Faridah Àbíké-Íyímídé is a British novelist, short-story writer and columnist. Her debut novel, the young adult thriller Ace of Spades (2021), received the NAACP Image Award for Outstanding Literary Work – Youth/Teens in 2022, and reached the top ten on The New York Times Best Seller list.

Additionally, Àbíké-Íyímídé has contributed writings to several publications, including The Bookseller, gal-dem, NME and Reader's Digest.

==Early life and education==
Àbíké-Íyímídé was born and raised in Croydon in South London. She lived in Aberdeen, Scotland while studying English, Chinese and anthropology at the University of Aberdeen. She currently lives in London.

==Career==
Àbíké-Íyímídé's debut novel, Ace of Spades, is a young adult thriller with themes of "homophobia in the black community, institutional racism and the diversity of thought among black people". In 2018 she gained an agent and a UK book deal for Ace of Spades with Usborne Publishing. In 2019, she founded Avengers of Colour, a mentorship initiative for un-agented writers of colour aimed at supporting participants in pursuing publication opportunities. In 2020 she gained a US book deal with Macmillan Publishers for Ace of Spades along with a second novel, for a seven-figure sum.

==Personal life==
Àbíké-Íyímídé is a British-Nigerian and identifies herself as Muslim, she is openly queer.

==Publications==
- Ace of Spades. New York: Feiwel & Friends, 2021. ISBN 978-1250800817. London: Usborne, 2021. ISBN 978-1474967532.
- The Doomsday Date. London: Usborne, 2024. ISBN 9781805076483
- Where Sleeping Girls Lie. New York: Feiwel & Friends, 2024. ISBN 9781250800855.
- & Jaigirdar A. Four Eids and a Funeral. New York: Feiwel & Friends, 2024 ISBN 9781250890146.
- The Heirs.

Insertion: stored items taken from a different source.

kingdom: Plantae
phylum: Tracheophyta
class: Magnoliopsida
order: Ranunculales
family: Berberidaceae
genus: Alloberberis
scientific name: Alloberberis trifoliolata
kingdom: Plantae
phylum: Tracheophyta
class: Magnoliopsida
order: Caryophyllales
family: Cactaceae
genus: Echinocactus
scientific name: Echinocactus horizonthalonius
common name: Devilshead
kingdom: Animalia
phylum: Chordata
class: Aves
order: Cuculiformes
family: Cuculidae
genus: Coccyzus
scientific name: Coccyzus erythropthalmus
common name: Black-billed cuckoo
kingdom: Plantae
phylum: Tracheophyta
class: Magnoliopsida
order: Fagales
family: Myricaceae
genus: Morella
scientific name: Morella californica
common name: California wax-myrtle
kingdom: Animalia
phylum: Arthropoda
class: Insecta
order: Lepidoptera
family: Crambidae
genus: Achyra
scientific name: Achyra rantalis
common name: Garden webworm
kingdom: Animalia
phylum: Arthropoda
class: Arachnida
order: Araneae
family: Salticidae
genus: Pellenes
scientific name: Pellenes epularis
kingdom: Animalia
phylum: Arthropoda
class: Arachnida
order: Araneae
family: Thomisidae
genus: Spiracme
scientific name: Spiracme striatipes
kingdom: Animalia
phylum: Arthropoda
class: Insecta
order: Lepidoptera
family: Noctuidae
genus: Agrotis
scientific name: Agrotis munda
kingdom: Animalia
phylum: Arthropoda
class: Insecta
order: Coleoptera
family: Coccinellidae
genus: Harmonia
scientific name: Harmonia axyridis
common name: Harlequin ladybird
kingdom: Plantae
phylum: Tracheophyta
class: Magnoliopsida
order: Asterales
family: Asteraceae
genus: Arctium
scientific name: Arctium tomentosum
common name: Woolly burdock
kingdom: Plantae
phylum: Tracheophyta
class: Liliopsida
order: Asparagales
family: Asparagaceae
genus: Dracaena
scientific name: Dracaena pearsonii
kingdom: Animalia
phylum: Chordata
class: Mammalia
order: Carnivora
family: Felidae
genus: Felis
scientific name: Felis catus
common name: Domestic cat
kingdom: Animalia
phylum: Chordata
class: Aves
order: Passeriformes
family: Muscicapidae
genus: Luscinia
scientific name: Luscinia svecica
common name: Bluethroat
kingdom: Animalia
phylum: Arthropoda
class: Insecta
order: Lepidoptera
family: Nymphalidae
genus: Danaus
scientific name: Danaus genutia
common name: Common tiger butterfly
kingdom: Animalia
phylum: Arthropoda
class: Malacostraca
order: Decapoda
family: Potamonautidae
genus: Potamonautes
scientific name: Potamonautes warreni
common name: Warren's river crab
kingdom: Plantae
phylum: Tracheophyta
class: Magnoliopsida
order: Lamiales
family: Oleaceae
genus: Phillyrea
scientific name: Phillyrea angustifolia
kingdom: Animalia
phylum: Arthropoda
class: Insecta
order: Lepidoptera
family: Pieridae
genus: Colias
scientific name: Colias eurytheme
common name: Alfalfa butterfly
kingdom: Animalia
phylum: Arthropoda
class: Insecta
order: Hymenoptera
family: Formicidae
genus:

London: Usborne, 2026. ISBN 9781835401002.

== Anthologies ==

- These Dreaming Spires: A Dark Academia Anthology (September 2, 2025)
- Spider-Man: Stories from the Spider-Verse (October 1, 2024)
- Doctor Who: Fifteen Doctors 15 Stories (19 September 2024)
- The White Guy Dies First (July 16, 2024)
- Joyful Joyful (2022)
- Doctor Who: Origin Stories (2022)
- Black Joy (2021)

== Award and Recognition ==
- Finalist, William C. Morris Award (2022) for Ace of Spades.